Che cosa è la bellezza in fotografia per Valeria Lobbia?
La bellezza salverà il mondo.
Sono un’inguaribile romantica, nel vero senso della parola, e mi riferisco proprio al movimento artistico che si sviluppa e parte dal ‘700 in contrapposizione alla razionalità dell’illuminismo. Durante il Romanticismo al centro dell’opera si pone l’emotività, la fantasia, l’immaginazione e l’individualità dell’artista. Già Platone nell’antica Grecia sosteneva che “Kalos Kai Agathos” ossia che bello è buono: per dirla con altre parole, dove c’è bellezza lì c’è anche la bontà più pura, o meglio Dio.
Proviamo a calare questa affermazione nei giorni nostri: non è forse vero che la bellezza della natura sa consolare dagli affanni della vita quotidiana? E che si trova piacere andando a vedere una mostra d’arte?
Nel mio percorso personale di donna e di fotografa ho deciso di dedicare la mia vita alla ricerca della bellezza nelle persone, bellezza che si cattura in uno sguardo o in un moto interiore. Lo faccio perché sono convinta che, una volta trovata, questa bellezza potrà produrre solo cose buone, che produrranno a loro volta altra bellezza, in un infinito circolo virtuoso verso un mondo migliore.
Questa ricerca della bellezza e dell’armonia viene condivisa con il mio soggetto, non avviene in astratto dentro qualche angolo imperscrutabile della mia mente. Infatti, l’esperienza di ritratto comincia molto prima dello shooting vero e proprio e si sviluppa attraverso un appuntamento di consulenza in cui la mia idea di bellezza si incrocia con quella del soggetto. Questo mi permette di innescare quel processo creativo necessario per sviluppare l’idea.

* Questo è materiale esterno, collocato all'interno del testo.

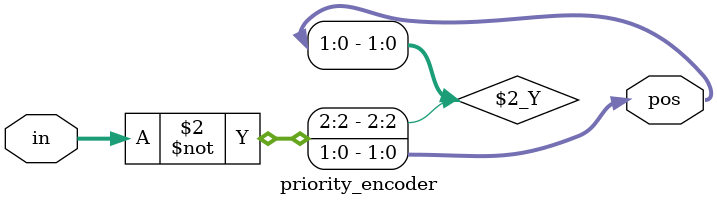
<source format=v>
module priority_encoder( 
input [2:0] in,
output reg [1:0] pos ); 
// When sel=1, assign b to out
// When sel=0, assign a to out
always begin
    pos <= ~in; 
end
endmodule

</source>
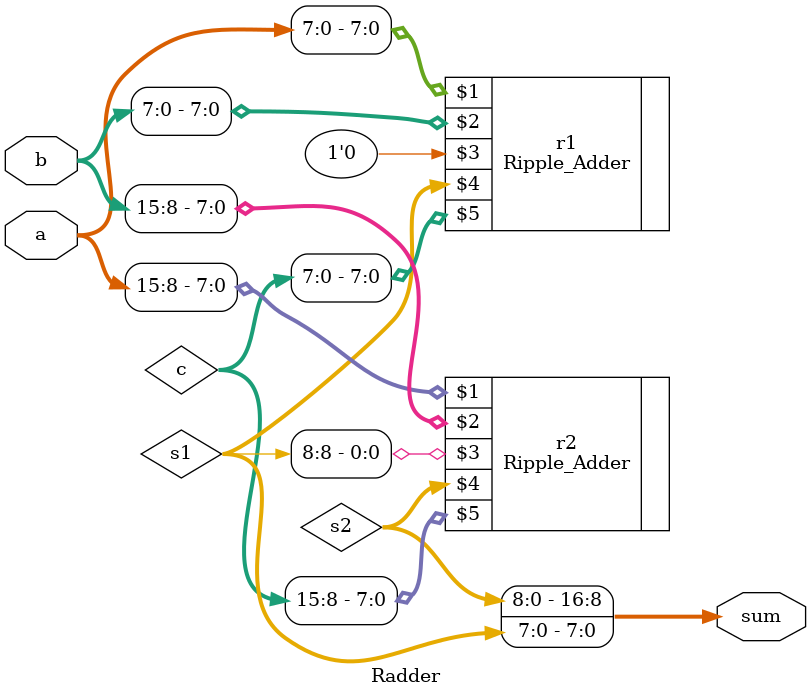
<source format=v>
module Radder(input[15:0]a,b,output [16:0]sum);
    wire [8:0] s1,s2;wire [15:0] c;
    Ripple_Adder r1(a[7:0],b[7:0],1'b0,s1[8:0],c[7:0]),
           r2(a[15:8],b[15:8],s1[8],s2[8:0],c[15:8]);
           
    assign sum = {s2[8:0],s1[7:0]};
endmodule   
</source>
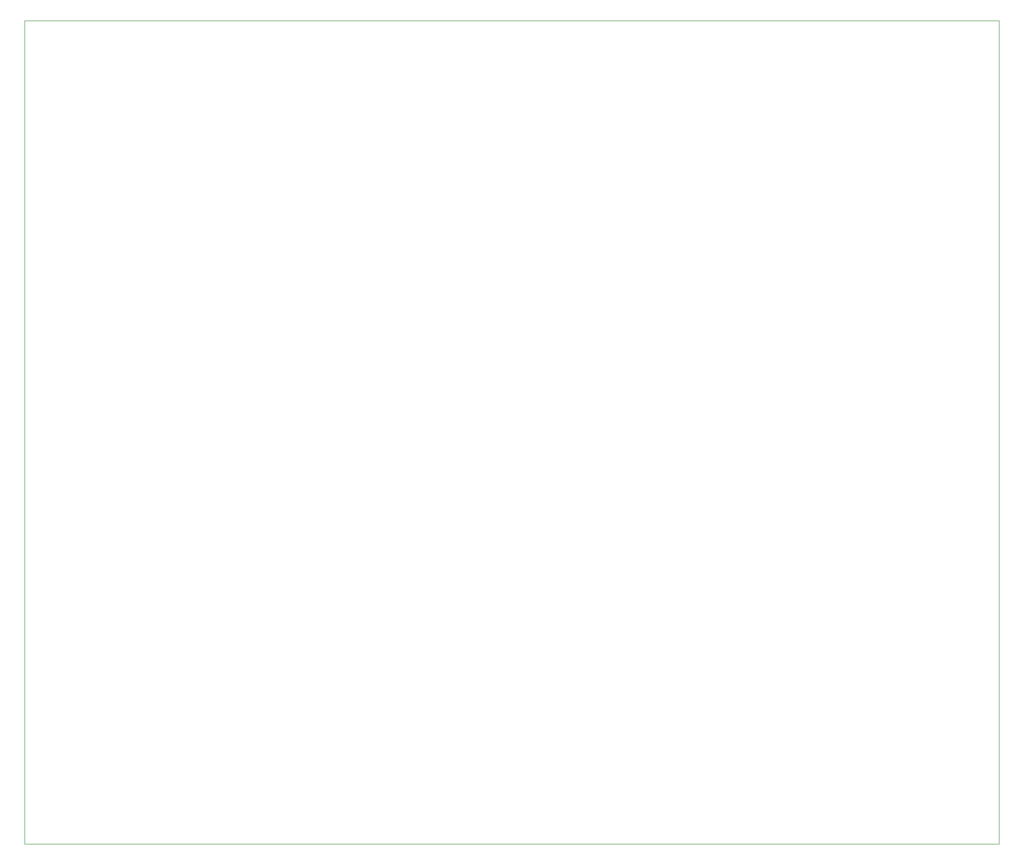
<source format=gbr>
%TF.GenerationSoftware,KiCad,Pcbnew,6.0.2+dfsg-1*%
%TF.CreationDate,2025-02-18T10:21:27-03:00*%
%TF.ProjectId,modulo_remoteapi_v1_1,6d6f6475-6c6f-45f7-9265-6d6f74656170,rev?*%
%TF.SameCoordinates,Original*%
%TF.FileFunction,Profile,NP*%
%FSLAX46Y46*%
G04 Gerber Fmt 4.6, Leading zero omitted, Abs format (unit mm)*
G04 Created by KiCad (PCBNEW 6.0.2+dfsg-1) date 2025-02-18 10:21:27*
%MOMM*%
%LPD*%
G01*
G04 APERTURE LIST*
%TA.AperFunction,Profile*%
%ADD10C,0.100000*%
%TD*%
G04 APERTURE END LIST*
D10*
X-156000000Y-160000000D02*
X-324000000Y-160000000D01*
X-324000000Y-160000000D02*
X-324000000Y-18000000D01*
X-324000000Y-18000000D02*
X-156000000Y-18000000D01*
X-156000000Y-18000000D02*
X-156000000Y-160000000D01*
M02*

</source>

Se la fotografia potesse essere divisa in tre momenti: mirare, premere il pulsante di scatto, vedere il risultato, quale di questi tre momenti ti entusiasma di più?
Amo la parte progettuale e visionaria del processo fotografico, per questo motivo ho deciso di dedicare molto tempo e cura per sviluppare progetti unici sulla persona. Questa programmazione maniacale dello shooting, che deriva probabilmente dal mio percorso accademico, è però funzionale a tutto il processo, sia a me come fotografa sia alle mie clienti. In altre parole, progettare tutto in anticipo e nel miglior modo possibile mi lascia la tranquillità, in fase di shooting, di dedicare tutte le mie attenzioni alla cliente, facendole vivere un’esperienza davvero esaltante e potenziante.
Di solito viene rispettata la scaletta e faccio sempre quello che avevo progettato? No assolutamente, c’è un ampio spazio per l’improvvisazione quando arrivano le idee giuste al momento giusto a contatto con le persone giuste. Ma ciò che mi fa davvero vibrare il cuore è immaginare gli scenari attraverso i quali quella determinata persona possa essere valorizzata, in base a ciò che mi ha raccontato in consulenza, in base alla mia empatia e al percorso mentale che ho costruito per e insieme a lei.